Finn Balor: The Demon wurde bei WWE zu oft eingesetzt

„Eigentlich sollte The Demon etwas Einmaliges im Tokyo Dome in Japan sein“, erzählt Finn Balor im Interview mit Stephanie Chase von „Digital Spy“, „aber er wuchs zu einem eigenständigen Wesen, das ich zunächst beherrschte, das dann aber außer Kontrolle geriet.“ Weil er zu vielen Leuten habe gefallen wollen, habe der Charakter seine eigentliche Bestimmung verloren.

„Der Demon war als etwas Besonderes konzipiert“, sagt Finn Balor gegenüber „ViBe & Wrestling“. „Der Schlüssel ist das Überraschungsmoment, und den haben wir verloren, als er in den Medien angekündigt wurde. Meiner Meinung nach haben wir den Demon möglicherweise zu oft benutzt.“ Tatsächlich ließ sich in einigen Storys feststellen, dass Finn Balor als „normaler Wrestler“ selten die großen Matches gewinnen konnte. Erst wenn er sich in sein Alter Ego verwandelte, konnte er seine Gegner schlagen. Als Demon King gewann er etwa beim WWE SummerSlam 2016 als erster Mann die neue WWE Universal Championship.

Finn Balor: Lieber The Prince als The Demon King bei WWE NXT

Der 39-Jährige, der bürgerlich Fergal Devitt heißt, nennt den Demon eine „crutch“, eine Krücke, die Finn Balor brauchte. Der eigentliche Charakter habe sich so nicht entwickeln können, sagt Balor. „Ich glaube, es hat beiden geschadet – Finn Balor und dem Demon.“ Balor hing schließlich eine ganze Weile ohne Ziel und Plan in der Midcard der WWE fest. 2019 wurde er zurück zu NXT versetzt – ein Neustart, ohne den Demon.

Balor vermarktet sich aktuell als The Prince, ein Heel-Gimmick, das er seit Monaten schärft. Dabei konzentriert sich wieder viel stärker auf das eigentliche Wrestling – das, was er am besten kann. „Ich fühle mich im Ring wohler als je zuvor“, sagt Balor, der kürzlich zum zweiten Mal NXT Champion wurde.
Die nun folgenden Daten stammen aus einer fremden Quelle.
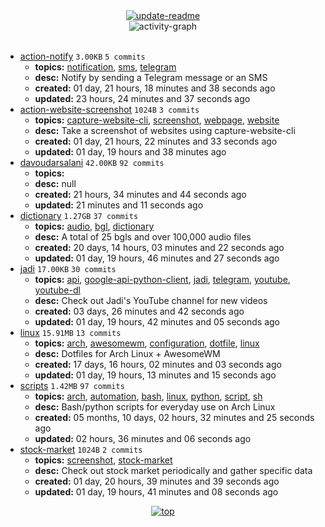 <div align="center">
<a href="https://github.com/davoudarsalani/davoudarsalani/actions/workflows/update-readme.yml">
<img alt="update-readme" src="https://github.com/davoudarsalani/davoudarsalani/actions/workflows/update-readme.yml/badge.svg">
</a>
</div>
<div align="center">
<img alt="activity-graph" src="https://activity-graph.herokuapp.com/graph?username=davoudarsalani&custom_title=Joined%2002%20years,%2007%20months,%2028%20days,%2001%20hour,%2008%20minutes%20and%2045%20seconds%20ago&hide_border=true&theme=react-dark"></div>
<br>

* [action-notify](https://github.com/davoudarsalani/action-notify) `3.00KB` `5 commits`
	+ __topics:__ [notification](https://github.com/topics/notification), [sms](https://github.com/topics/sms), [telegram](https://github.com/topics/telegram)
	+ __desc:__ Notify by sending a Telegram message or an SMS
	+ __created:__ 01 day, 21 hours, 18 minutes and 38 seconds ago
	+ __updated:__ 23 hours, 24 minutes and 37 seconds ago
* [action-website-screenshot](https://github.com/davoudarsalani/action-website-screenshot) `1024B` `3 commits`
	+ __topics:__ [capture-website-cli](https://github.com/topics/capture-website-cli), [screenshot](https://github.com/topics/screenshot), [webpage](https://github.com/topics/webpage), [website](https://github.com/topics/website)
	+ __desc:__ Take a screenshot of websites using capture-website-cli
	+ __created:__ 01 day, 21 hours, 22 minutes and 33 seconds ago
	+ __updated:__ 01 day, 19 hours and 38 minutes ago
* [davoudarsalani](https://github.com/davoudarsalani/davoudarsalani) `42.00KB` `92 commits`
	+ __topics:__ 
	+ __desc:__ null
	+ __created:__ 21 hours, 34 minutes and 44 seconds ago
	+ __updated:__ 21 minutes and 11 seconds ago
* [dictionary](https://github.com/davoudarsalani/dictionary) `1.27GB` `37 commits`
	+ __topics:__ [audio](https://github.com/topics/audio), [bgl](https://github.com/topics/bgl), [dictionary](https://github.com/topics/dictionary)
	+ __desc:__ A total of 25 bgls and over 100,000 audio files
	+ __created:__ 20 days, 14 hours, 03 minutes and 22 seconds ago
	+ __updated:__ 01 day, 19 hours, 46 minutes and 27 seconds ago
* [jadi](https://github.com/davoudarsalani/jadi) `17.00KB` `30 commits`
	+ __topics:__ [api](https://github.com/topics/api), [google-api-python-client](https://github.com/topics/google-api-python-client), [jadi](https://github.com/topics/jadi), [telegram](https://github.com/topics/telegram), [youtube](https://github.com/topics/youtube), [youtube-dl](https://github.com/topics/youtube-dl)
	+ __desc:__ Check out Jadi's YouTube channel for new videos
	+ __created:__ 03 days, 26 minutes and 42 seconds ago
	+ __updated:__ 01 day, 19 hours, 42 minutes and 05 seconds ago
* [linux](https://github.com/davoudarsalani/linux) `15.91MB` `13 commits`
	+ __topics:__ [arch](https://github.com/topics/arch), [awesomewm](https://github.com/topics/awesomewm), [configuration](https://github.com/topics/configuration), [dotfile](https://github.com/topics/dotfile), [linux](https://github.com/topics/linux)
	+ __desc:__ Dotfiles for Arch Linux + AwesomeWM
	+ __created:__ 17 days, 16 hours, 02 minutes and 03 seconds ago
	+ __updated:__ 01 day, 19 hours, 13 minutes and 15 seconds ago
* [scripts](https://github.com/davoudarsalani/scripts) `1.42MB` `97 commits`
	+ __topics:__ [arch](https://github.com/topics/arch), [automation](https://github.com/topics/automation), [bash](https://github.com/topics/bash), [linux](https://github.com/topics/linux), [python](https://github.com/topics/python), [script](https://github.com/topics/script), [sh](https://github.com/topics/sh)
	+ __desc:__ Bash/python scripts for everyday use on Arch Linux
	+ __created:__ 05 months, 10 days, 02 hours, 32 minutes and 25 seconds ago
	+ __updated:__ 02 hours, 36 minutes and 06 seconds ago
* [stock-market](https://github.com/davoudarsalani/stock-market) `1024B` `2 commits`
	+ __topics:__ [screenshot](https://github.com/topics/screenshot), [stock-market](https://github.com/topics/stock-market)
	+ __desc:__ Check out stock market periodically and gather specific data
	+ __created:__ 01 day, 20 hours, 39 minutes and 39 seconds ago
	+ __updated:__ 01 day, 19 hours, 41 minutes and 08 seconds ago
<div align="center">
<a href='https://github.com/davoudarsalani/davoudarsalani#readme'>
<img alt='top' src='https://img.shields.io/badge/TOP-grey'>
</a>
</div>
Auf dieser Welle will er jetzt reiten. Den Demon in nächster Zeit zurückzubringen, empfände er aktuell eher als einen Schritt zurück. Ein Comeback des Alter Egos will er aber nicht ausschließen, im Gegenteil.

Finn Balor: Comeback von The Demon bei einer WWE WrestleMania?

„Der Tag wird kommen, an dem der Demon zurückkehrt, aber zurzeit bin ich sehr auf den Prince fokussiert“, sagt der Ire, der Wert darauf legt, das besondere Gimmick dann „effektiver“ einsetzen zu wollen. Am liebsten wäre ihm ein Auftritt „in einem vollen Stadion mit 50.000 oder 60.000 Fans bei WrestleMania“, meint Balor: „Sparen wir uns den Demon für große Arenen auf.“ Bis es soweit ist, kann es noch eine ganze Weile dauern.

Gegenüber „Bleacher Report“ sagt Finn Balor: „Ich denke, es wird Gelegenheiten geben, den Demon in der Zukunft zurückzubringen, aber das könnte in drei, vier Jahren sein.“ Und dann hat Balor schon einige Ideen, gegen wen er im Ring antreten soll: The Fiend Bray Wyatt, Brock Lesnar und Braun Strowman. Große Namen, schwere Gegner – da tut dem Cruiserweight ein kleiner Unbesiegbarkeits-Nimbus sicher nicht schlecht.